Faster data loading in VTK
Introduction
VTK 9.3 has seen an improvement to its data file loading process and related performances. Let’s take a look at the VTK data loading process, what has changed since the last VTK release, and what are the benefits for performances!
Performance analysis
Thanks to the new vtkResourceParser
, and a little bit of refactoring, vtkOBJReader
is now about seven times faster than before, and can now load OBJ from any kind of stream (e.g. string) instead of being limited to file names. vtkPLYReader
also benefited from vtkResourceParser
, it is now about three times faster than before when reading text encoded PLY files, and also has a 35% performance improvement when reading binary encoded PLY files.
Performance of text-encoded files, with vtkOBJReader
and vtkPLYReader
, is significantly increased thanks to the new number parsing algorithm included in vtkResourceParser
.
Parsing of binary-encoded files with vtkPLYReader
is also faster thanks to the “ReadLine
” function of vtkResourceParser
that is about four times faster than its standard counterpart, std::istream::getline
.
vtkGLTFReader
performance does not change much, because JSON parsing is still handled by the same third-party JSON parser. The difference in the previous graph is not significant and is probably related to the few changes induced by vtkResourceStream
support.
All tested files are part of VTK testing data.
What changed
If you are curious about what lead to those improvements and the motivations behind the changes, read the next sections, otherwise, jump to the current status part.
Current status of data loading in VTK
When it comes to loading data, VTK 9.2 and older had one standard way of doing it, the SetFileName()
function. It was the only function defined in every reader.
Some readers implement other ways to load data, generally using a string as input, which induces a copy of input data, and more sparsely, a raw buffer.
This had the following limitations:
- Inconsistent API; some readers supported more input methods than others. The only common input method being via file names.
- Some readers only support file names; if data comes from another source such as a web resource, data would have to be written to a file and then read back from it.
- This has drawbacks. First one is performance, because of file system access. Second one is more code, which reduces maintainability and also creates more opportunities of making errors. Last one is other questions that may need to be answered, such as: where to put this file ? Putting confidential data on disk may also require more work to ensure it can not be accessed later.
- Some readers support reading from a string; but this always performs an additional copy of input data.
Present and future of data loading in VTK
Resource streams are intended to become the new standard for data loading in VTK 9.3; they provide a common, simple and extensible interface for data loading.
A resource stream is represented by the vtkResourceStream
class, an abstract class that represents a raw data stream (i.e. sequence of bytes).
This abstract class has four virtual methods: Read
, EndOfStream
, Seek
and Tell
. Only the two firsts are required. When only the two firsts methods are defined, the stream is “non seekable”. These four methods are standard stream functions that can be found in most languages. vtkResourceStream
is an input stream, but may become a bidirectional stream in the future.
Current implementation supports file input, through vtkFileResourceStream
, and memory input through vtkMemoryResourceStream
. Additional streams supporting other types of resources, such as web resources or object storages, can easily be added in the future.
Current status
Reader | Status | VTK version |
---|---|---|
vtkPLYReader | ✅Done | Merge Request | 9.3.0 |
vtkOBJReader | ✅Done | Merge Request | 9.3.0 |
vtkGLTFReader | ✅Done | Merge Request | 9.3.0 |
vtkXMLReader (vti, vtp, …) | 📅 Planned | TBD |
Possible contributions
A lot of work still needs to be done in order to support resource streams everywhere in VTK and more ways of loading data:
- Add resource stream support to all readers and importers
- Add new resource stream types to support other input methods, e.g. HTTP(s), zip archives…

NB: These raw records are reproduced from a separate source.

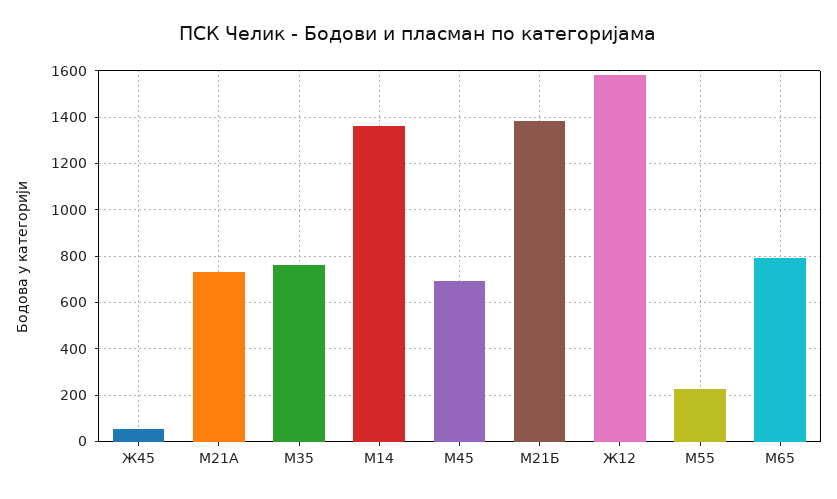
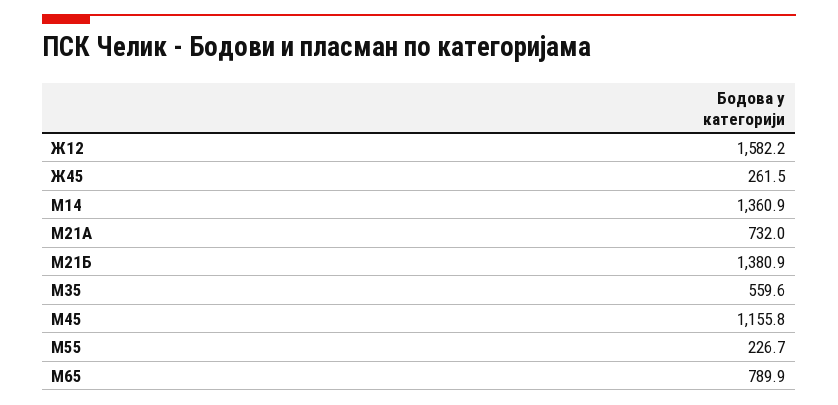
Ж45: 50 -> 261.5
М35: 750 -> 559.6
М45: 700 -> 1155.8

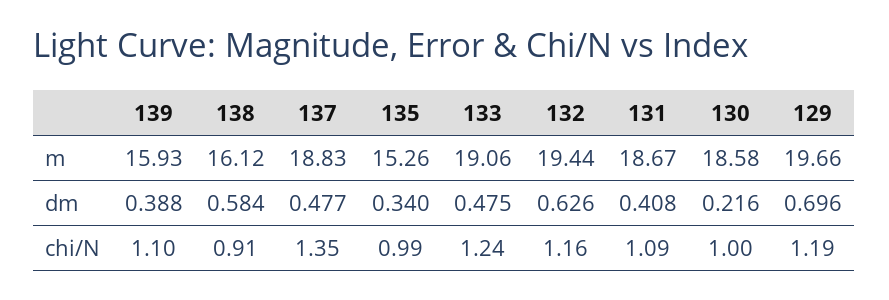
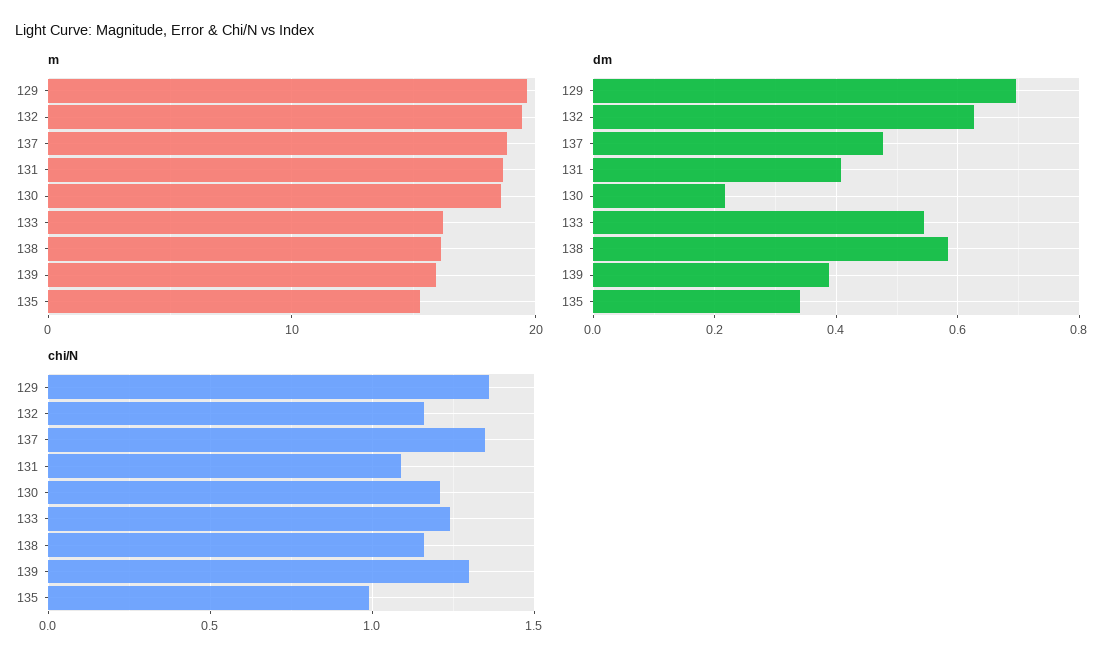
m, 133: 19.06 -> 16
dm, 133: 0.475 -> 0.54
chi/N, 139: 1.1 -> 1.3
chi/N, 138: 0.91 -> 1.15
chi/N, 130: 1 -> 1.2
chi/N, 129: 1.19 -> 1.35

Please reach out to Kitware if you need our support with this work.
Acknowledgement
This work has been implemented by Kitware Europe and was funded by the CALM-AA European project (cofunded by the European fund for regional development).
It’s great to hear about the rearchitecting to allow data to come from sources other than files. What was the fundamental change that enabled an almost order-of-magnitude speed increase for OBJ and PLY files?

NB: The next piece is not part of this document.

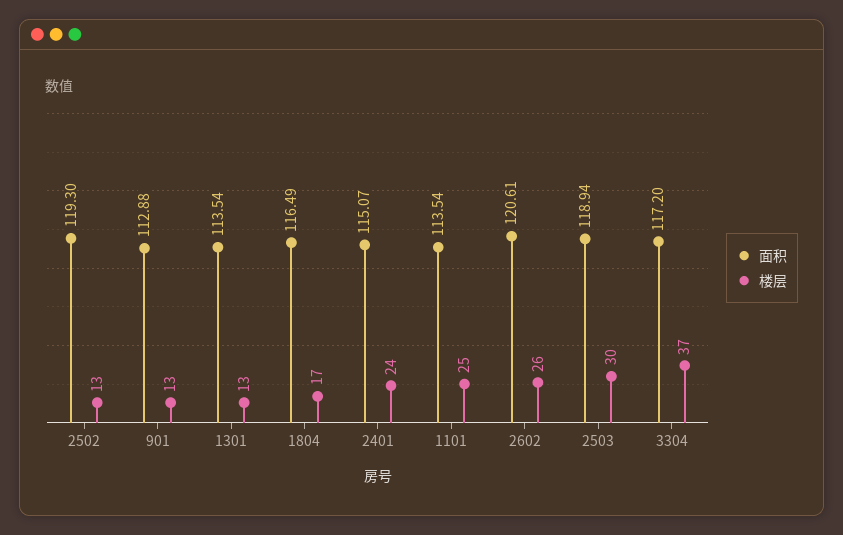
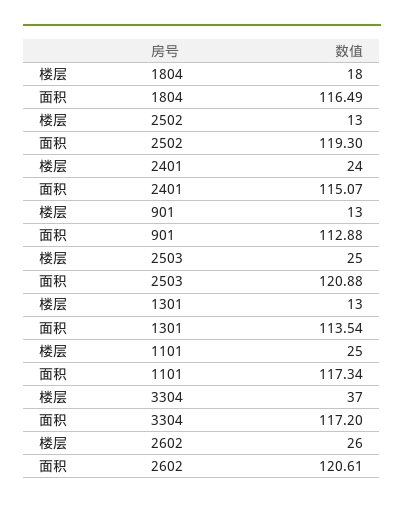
楼层, 1804: 17 -> 18
面积, 1101: 113.54 -> 117.34
面积, 2503: 118.94 -> 120.88
楼层, 2503: 30 -> 25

The main improvement is the replacement of the standard float parsing function (strtod, istream, etc) with the fast float parsing implementation from Daniel Lemire (https://github.com/fastfloat/fast_float). This simple change make text based format that mainly contains decimal values to be read way faster. This is the reason why text-based formats benefit that much of vtkResourceParser.

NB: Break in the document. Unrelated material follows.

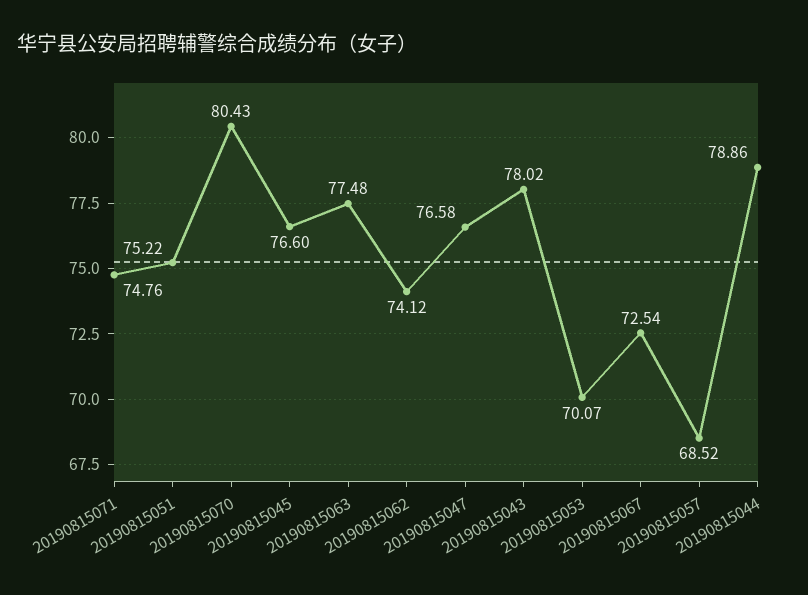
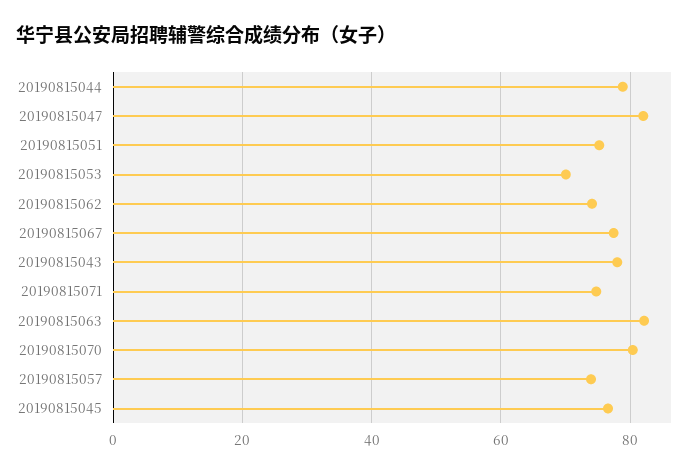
20190815063: 77.48 -> 82
20190815047: 76.58 -> 82
20190815067: 72.54 -> 78
20190815057: 68.52 -> 74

Other improvements have been done on different aspects of file parsing, such as implementing faster algorithm for line-by-line reading, better code architecture (especially in vtkOBJReader) and a slightly faster text to int parsing algorithm.
This is very cool from a WebAssembly point of view. I’ve currently hit a limit attempting to load a
.vtp
file larger than 2GB in chrome because the chrome JavaScript engine cannot allocate more than 2 billion bytes for ArrayBuffer. Both the input string and file modes involve a copy from the javascript heap onto the webassembly heap. This motivates me to investiage if it’s possible to connect Web Storage API to VTK with a custom vtkResourceStream.